🤖 AI Summary
This study addresses the set-parameterized pattern matching problem: given a pattern and a text, each composed of sets of characters, determine whether there exists a bijection over the alphabet that renders the two strings equivalent at the set level. To tackle this, the work introduces the first extension of the Karp–Rabin fingerprinting technique to the setting of set-strings, proposing a randomized algorithm based on three-layer hashing. This approach dynamically encodes substrings during a single pass over the text while verifying the existence of a valid bijection. The method effectively overcomes three key challenges—representation blowup, inter-set matching, and dynamic encoding—and achieves an O(N + M) time complexity with high probability, substantially improving matching efficiency.
📝 Abstract
We study the "set parameterized matching" problem, a generalization of the classical parameterized matching problem introduced by Baker.

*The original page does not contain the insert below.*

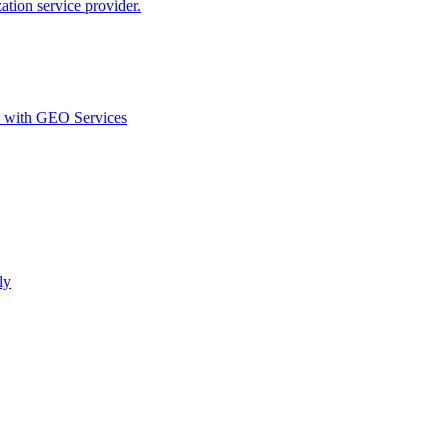
ion service provider.
d with GEO Services​
ly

In set parameterized matching, both the pattern and text are sequences where each position contains a set of characters rather than a single character. Two set-strings parameterized match if there exists a bijection between their alphabets that maps one to the other set-wise. Boussidan introduced this problem for the case of equal-length set-strings. We present a randomized algorithm running in $O(N + M)$ time with high probability, where $N$ is the text size and $M$ is the pattern size. Our approach employs a novel three-layer hashing scheme based on Karp-Rabin fingerprinting that addresses the challenges of (1) the size blowup in representations of the problem, (2) set-to-set matching, and (3) the dynamic nature of encodings of text substrings during pattern scanning.